One of the critical assumptions of the classical linear regression model is that the error term and regressor(s) are uncorrelated. But if they are correlated, then we call such regressor(s) stochastic or endogenous regressors. In this situation the OLS estimators are biased and the bias does not disappear even if the sample size increases indefinitely. In other words, the OLS estimators are not even consistent. As a result, tests of significance and hypothesis testing become suspect.

If we can find proxy variables such that they are uncorrelated with the error term, but are correlated with the stochastic regressors and are not candidates in their own right in the regression model, we can obtain consistent estimates of the coefficients of the suspected stochastic regressors. Such variables, if available, are called instrumental variables, or instruments for short.

In large samples IV estimators are normally distributed with mean equal to the true population value of the regressor under stress and the variance that involves the population correlation coefficient of the instrument with the suspect stochastic regressor. But in small, or finite, samples, IV estimators are biased and their variances are less efficient than the OLS estimators.

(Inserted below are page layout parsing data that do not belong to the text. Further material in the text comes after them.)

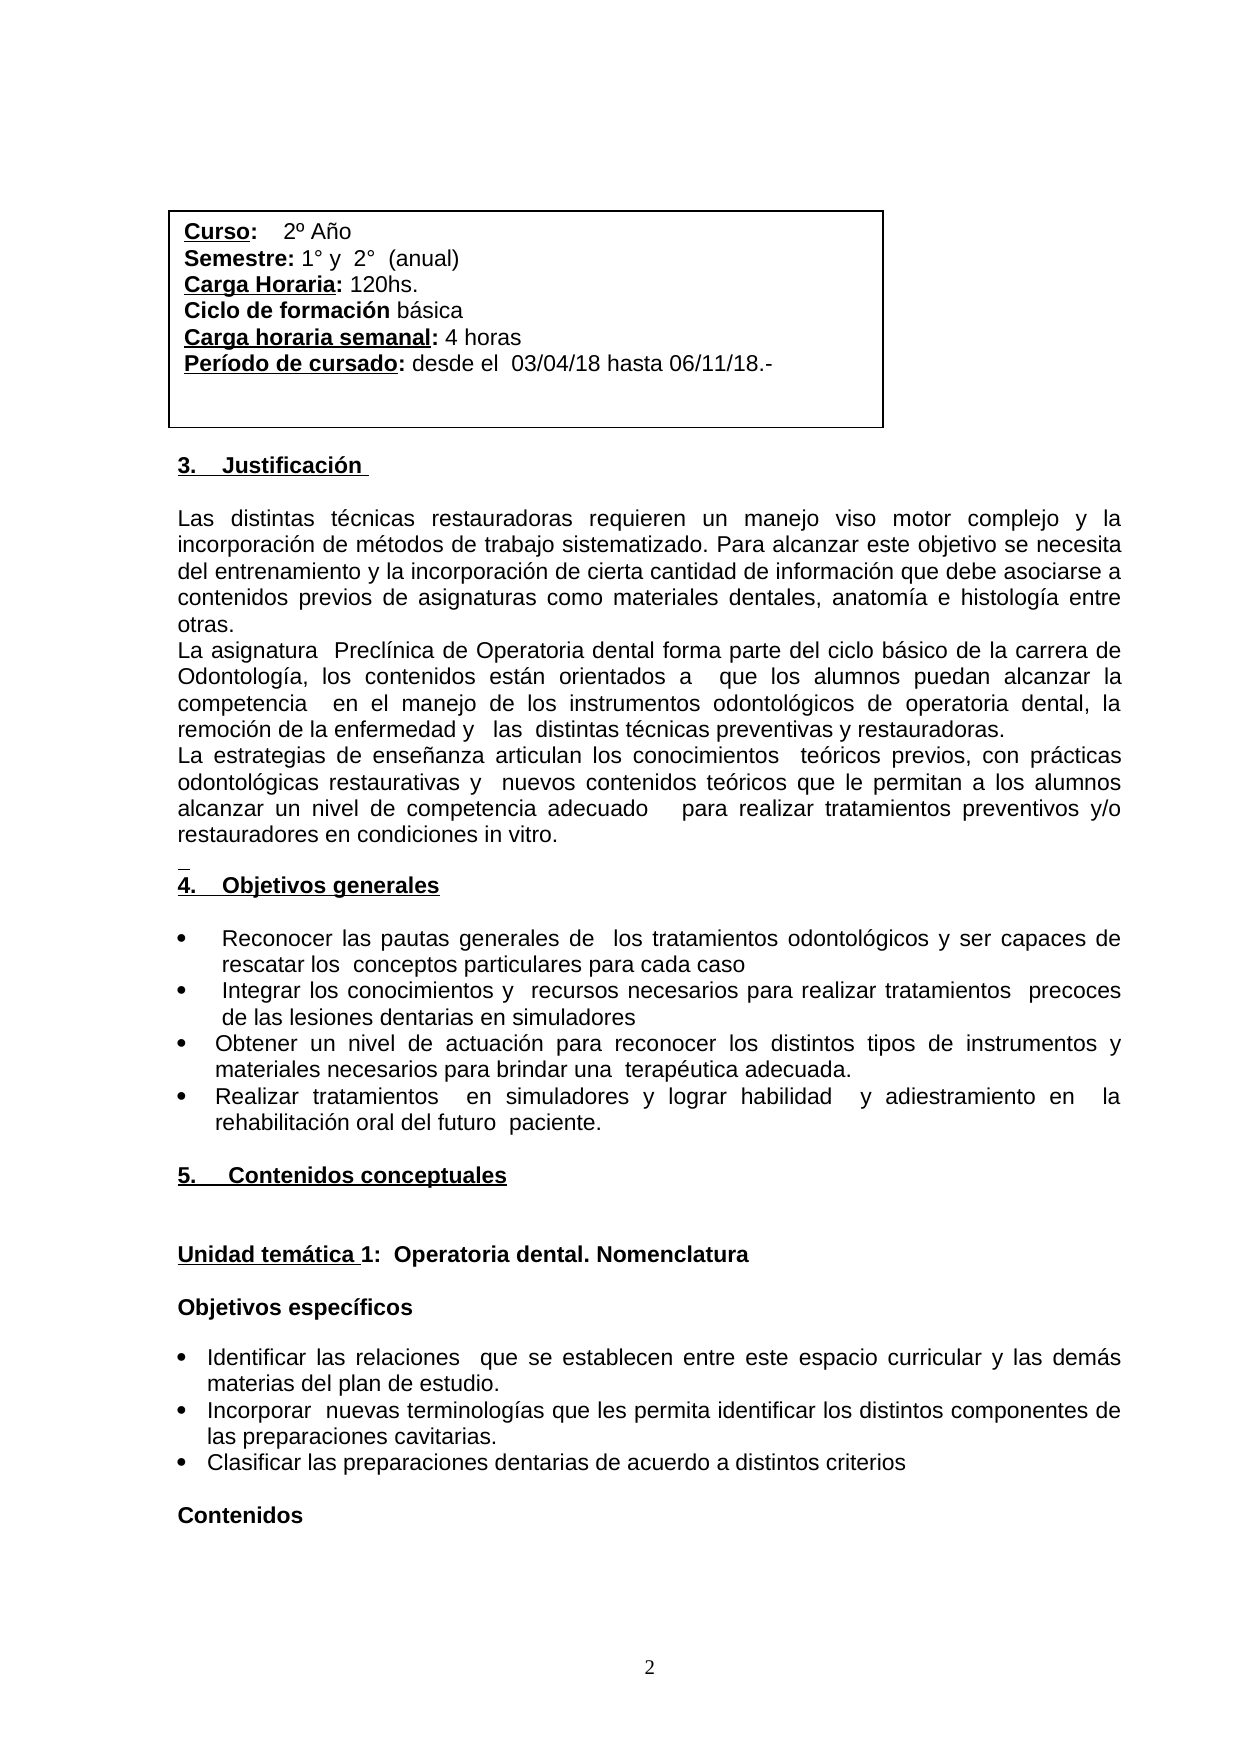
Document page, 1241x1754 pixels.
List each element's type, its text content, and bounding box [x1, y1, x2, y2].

text Unidad temática 1: Operatoria dental. Nomenclatura [177, 1241, 1122, 1267]
text 3. Justificación [177, 452, 1122, 479]
subtitle Objetivos específicos [177, 1293, 1122, 1320]
text Las distintas técnicas restauradoras requieren un manejo viso motor complejo y la incorporación de métodos de trabajo sistematizado. Para alcanzar este objetivo se necesita del entrenamiento y la incorporación de cierta cantidad de información que debe asociarse a contenidos previos de asignaturas como materiales dentales, anatomía e histología entre otras. [177, 505, 1122, 637]
list Incorporar nuevas terminologías que les permita identificar los distintos componentes de las preparaciones cavitarias. [177, 1397, 1122, 1449]
text Contenidos [177, 1502, 1122, 1528]
text La asignatura Preclínica de Operatoria dental forma parte del ciclo básico de la carrera de Odontología, los contenidos están orientados a que los alumnos puedan alcanzar la competencia en el manejo de los instrumentos odontológicos de operatoria dental, la remoción de la enfermedad y las distintas técnicas preventivas y restauradoras. [177, 637, 1122, 742]
text La estrategias de enseñanza articulan los conocimientos teóricos previos, con prácticas odontológicas restaurativas y nuevos contenidos teóricos que le permitan a los alumnos alcanzar un nivel de competencia adecuado para realizar tratamientos preventivos y/o restauradores en condiciones in vitro. [177, 742, 1122, 848]
text 5. Contenidos conceptuales [177, 1162, 1122, 1188]
list Integrar los conocimientos y recursos necesarios para realizar tratamientos precoces de las lesiones dentarias en simuladores [177, 977, 1122, 1030]
list Clasificar las preparaciones dentarias de acuerdo a distintos criterios [177, 1449, 1122, 1476]
list Identificar las relaciones que se establecen entre este espacio curricular y las demás materias del plan de estudio. [177, 1344, 1122, 1397]
list Reconocer las pautas generales de los tratamientos odontológicos y ser capaces de rescatar los conceptos particulares para cada caso [177, 924, 1122, 977]
list Obtener un nivel de actuación para reconocer los distintos tipos de instrumentos y materiales necesarios para brindar una terapéutica adecuada. [177, 1030, 1122, 1083]
list Realizar tratamientos en simuladores y lograr habilidad y adiestramiento en la rehabilitación oral del futuro paciente. [177, 1083, 1122, 1135]
text 4. Objetivos generales [177, 872, 1122, 898]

The success of IV depends on how strong they are – that is, how strongly they are correlated with the stochastic regressor. If this correlation is high, we say such IVs are strong, but if it is low, we call them weak instruments. If the instruments are weak, IV estimators may not be normally distributed even in large samples.

Finding “good” instruments is not easy. It requires intuition, introspection, familiarity with prior empirical work, or sometimes just luck. That is why it is important to test explicitly whether the chosen instrument is weak or strong, using tests like the Hausman test.

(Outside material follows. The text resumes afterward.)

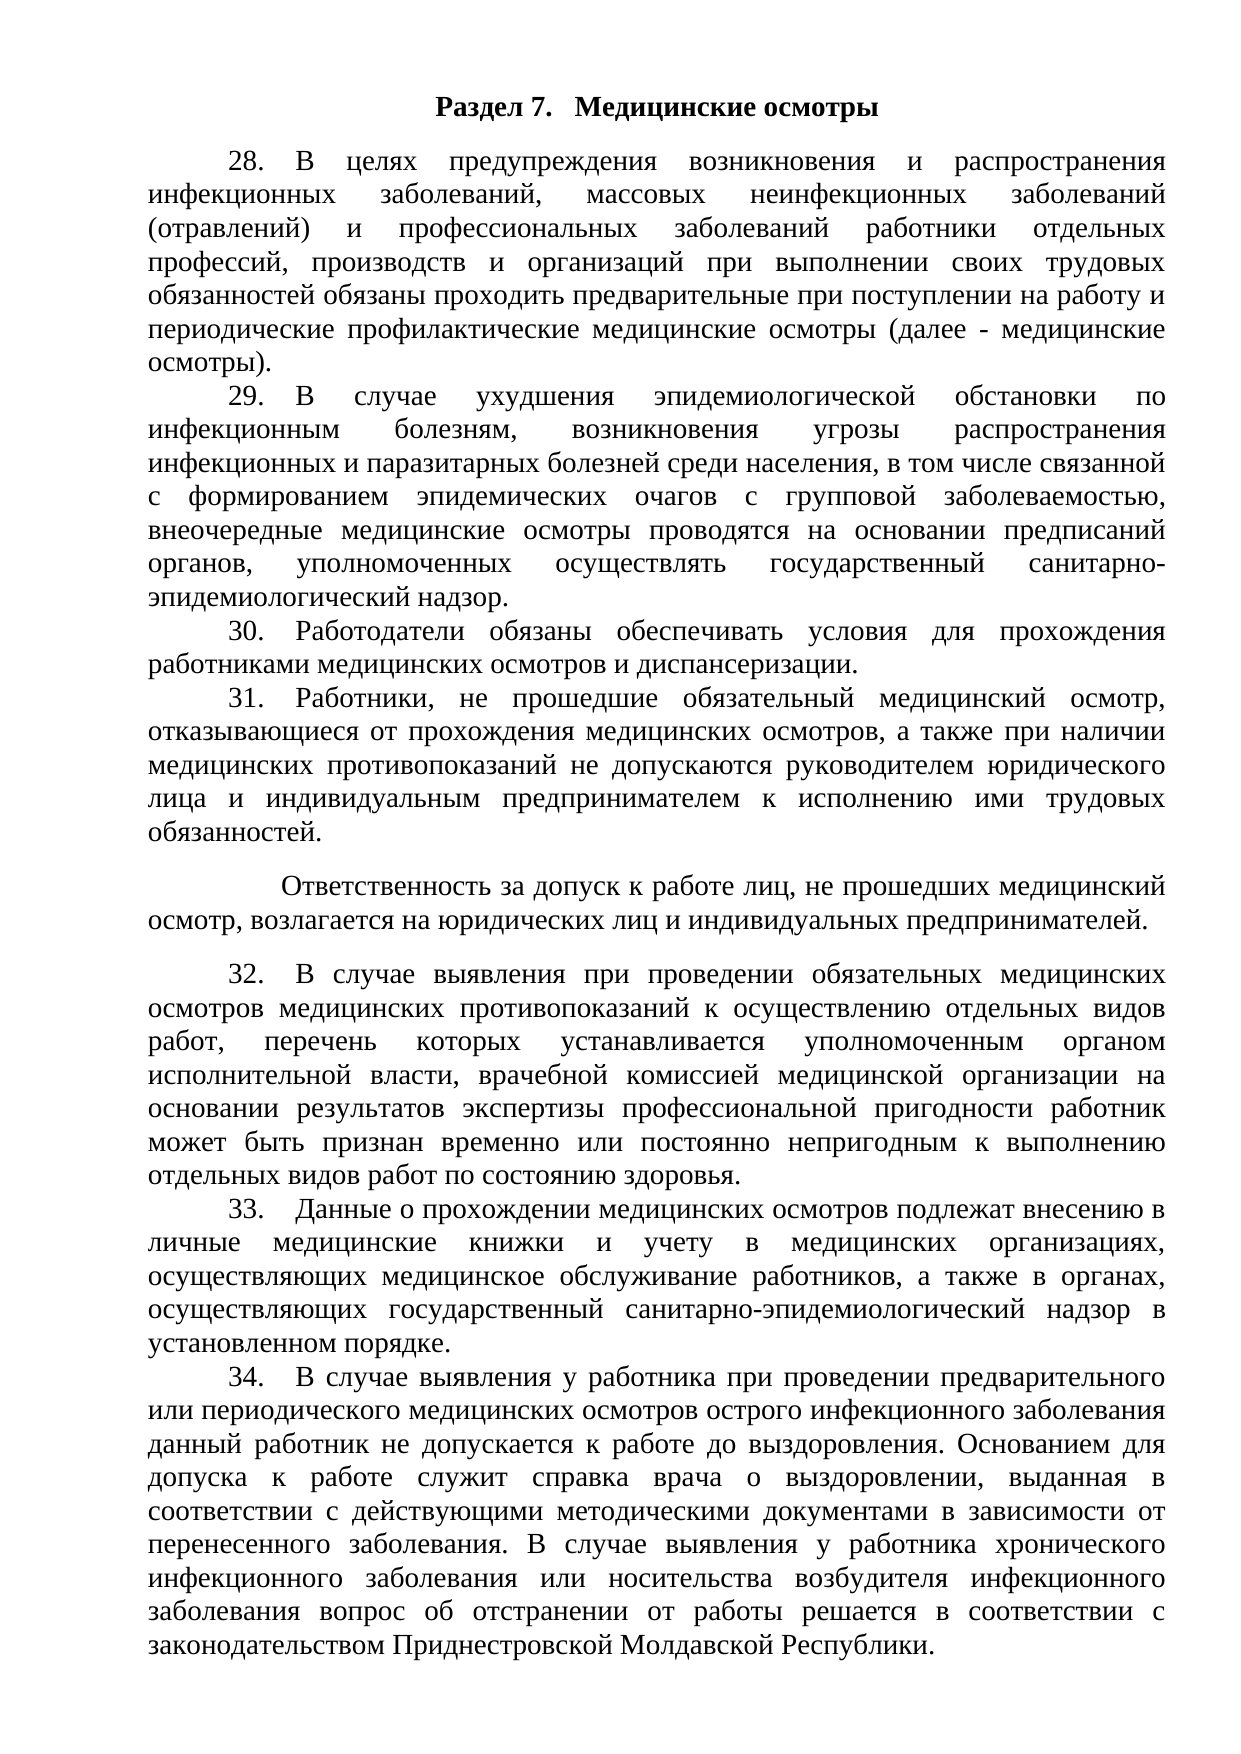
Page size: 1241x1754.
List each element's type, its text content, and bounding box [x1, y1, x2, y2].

We need one instrument per stochastic regressor. But if we have more than one instrument for a stochastic regressor, we have a surfeit of instruments and we need to test their validity. Validity here means whether the surfeit instruments have high correlation with the regressor but are uncorrelated with the error term. Fortunately, several tests are available to test for this.

If there is more than one stochastic regressor in a model, we will have to find an instrument(s) for each stochastic regressor. Again, we need to test the instruments for their validity.

One practical reason why IVs have become popular is that we have excellent statistical packages, such as Stata and Eviews, which make the task of estimating IV regression models very easy.

The topic of IV is still evolving and considerable research is being done on it by various academics. It pays to visit their websites to learn more about the recent developments in the field. Of course, the Internet is a source of information on IV and other statistical techniques.